Néanmoins et en toute sincérité, malgré le déferlement de commentaires et autres critiques sur ce thème, cette analyse nous semble très limitée voire injuste. Tout d’abord, parce qu’il était évident dès le départ que les performances graphiques de la Switch n’avaient aucune chance de rivaliser avec celles d’une PS4 ou d’un PC. Si le titre n’avait pas connu de version antérieure sur ces supports, il y a fort à parier que la plupart des joueurs le trouveraient magnifique, en tant que tel.

Emmener les plaines du monde de The Witcher dans la poche a quelque chose d’euphorisant.

Mais surtout parce que The Witcher 3, c’est bien plus que ça, et que tout le reste est bien présent : la structure narrative exceptionnelle, les quêtes secondaires pouvant enterrer le scénario principal de la plupart des concurrents, les personnages charismatiques, la bande-son épique, la durée de vie dantesque, les combats dynamiques, le système de jeu élaboré et complexe, Etc. Qu’on se le dise, The Witcher 3 offre depuis sa sortie une expérience de jeu exceptionnelle, et c’est toujours le cas ici. Et nous éviterons donc, encore une fois et à la manière du voisin Skyrim, de la minorer à cause de quelques pixels disgracieux.

Quel plaisir de retrouver le jeu de Gwent sur Switch. Mais quel dommage que l’ergonomie n’ait pas été adaptée en conséquence.

Malgré tout, ce portage nous semble quelque peu fainéant à un niveau en particulier : la non-exploitation des atouts de la Switch, et en particulier de son écran tactile. Qu’il aurait été agréable de pouvoir zoomer/dézoomer sur la carte du monde de The Witcher du bout des doigts. Qu’il aurait été jouissif de disputer une partie de Gwent en faisant glisser les cartes sur l’écran. Mais rien de tout ça. Pire encore, certains éléments basiques auraient pu aider à l’expérience portable, mais sont malheureusement absents. Par exemple, les menus de gestion d’inventaire et autre sont d’une lourdeur incroyable. Ou encore, les dialogues et autres textes sont d’une taille de police dignes d’un test d’opticien.

Il y a l’évidence quelque chose d’assez magique dans le fait de pouvoir emporter avec soi, dans la (grande) poche, une aventure aussi épique telle que celle de The Witcher 3. Bien que le mode dock mette clairement en évidence les limites techniques de ce support, il demeure praticable. Le titre reste légendaire, même dans cette version visuellement downgradée qui constitue tout simplement un must have de la Switch, si vous ne l’avez pas ailleurs ou si vous souhaitez l’emmener en ballade.

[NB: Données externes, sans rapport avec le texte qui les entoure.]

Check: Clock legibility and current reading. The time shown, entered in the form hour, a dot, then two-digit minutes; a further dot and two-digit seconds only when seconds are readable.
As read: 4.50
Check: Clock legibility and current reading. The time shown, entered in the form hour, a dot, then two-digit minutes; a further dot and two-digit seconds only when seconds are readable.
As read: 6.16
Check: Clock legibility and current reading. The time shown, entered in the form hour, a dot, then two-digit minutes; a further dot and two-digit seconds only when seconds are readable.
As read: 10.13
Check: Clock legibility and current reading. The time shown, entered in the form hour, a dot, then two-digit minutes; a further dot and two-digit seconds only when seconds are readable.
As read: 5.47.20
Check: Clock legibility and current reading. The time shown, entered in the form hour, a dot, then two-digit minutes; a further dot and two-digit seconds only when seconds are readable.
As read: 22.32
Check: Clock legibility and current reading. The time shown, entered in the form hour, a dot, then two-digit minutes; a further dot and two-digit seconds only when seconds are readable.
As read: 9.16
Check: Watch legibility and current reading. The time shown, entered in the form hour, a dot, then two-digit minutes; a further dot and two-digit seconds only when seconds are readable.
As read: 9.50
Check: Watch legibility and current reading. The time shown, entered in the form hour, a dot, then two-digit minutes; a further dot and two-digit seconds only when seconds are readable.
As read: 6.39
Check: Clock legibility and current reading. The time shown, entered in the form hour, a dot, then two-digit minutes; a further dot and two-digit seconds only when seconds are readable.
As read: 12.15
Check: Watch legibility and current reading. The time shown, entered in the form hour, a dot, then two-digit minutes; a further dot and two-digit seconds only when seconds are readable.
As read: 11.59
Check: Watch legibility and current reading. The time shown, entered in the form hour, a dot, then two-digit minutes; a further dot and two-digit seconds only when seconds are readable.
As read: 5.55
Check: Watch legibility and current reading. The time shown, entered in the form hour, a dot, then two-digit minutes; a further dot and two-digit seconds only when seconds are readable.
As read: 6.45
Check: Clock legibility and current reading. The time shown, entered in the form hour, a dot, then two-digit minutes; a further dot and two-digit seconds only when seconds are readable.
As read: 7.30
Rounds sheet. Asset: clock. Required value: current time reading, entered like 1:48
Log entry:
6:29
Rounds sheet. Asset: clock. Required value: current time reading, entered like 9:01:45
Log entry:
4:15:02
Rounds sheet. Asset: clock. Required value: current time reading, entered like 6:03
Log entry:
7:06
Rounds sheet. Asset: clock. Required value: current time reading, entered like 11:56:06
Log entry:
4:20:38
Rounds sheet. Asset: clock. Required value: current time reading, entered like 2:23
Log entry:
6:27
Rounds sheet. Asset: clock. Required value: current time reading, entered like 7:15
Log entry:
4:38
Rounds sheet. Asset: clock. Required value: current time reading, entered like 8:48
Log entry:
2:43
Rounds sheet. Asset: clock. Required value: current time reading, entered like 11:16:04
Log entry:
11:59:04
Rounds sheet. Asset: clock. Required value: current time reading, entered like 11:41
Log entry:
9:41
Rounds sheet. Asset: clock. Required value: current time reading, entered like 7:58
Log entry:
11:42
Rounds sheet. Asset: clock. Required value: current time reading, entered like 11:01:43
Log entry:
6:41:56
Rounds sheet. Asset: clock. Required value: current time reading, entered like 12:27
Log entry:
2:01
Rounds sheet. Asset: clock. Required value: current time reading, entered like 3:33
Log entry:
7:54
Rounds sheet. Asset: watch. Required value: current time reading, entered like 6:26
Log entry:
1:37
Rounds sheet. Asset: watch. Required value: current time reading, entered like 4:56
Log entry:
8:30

Alors pourquoi cette note un cran en-dessous de la perfection ? Essentiellement à cause de ce portage techniquement ambitieux mais paresseux sur les autres points, notamment celui de l’ergonomie vis-à-vis des opportunités offertes. Pour un jeu initialement sorti il y a 4 ans et vendu plein pot, malgré la performance technique d’exception, il nous semblait logique d’en attendre (encore) un peu plus.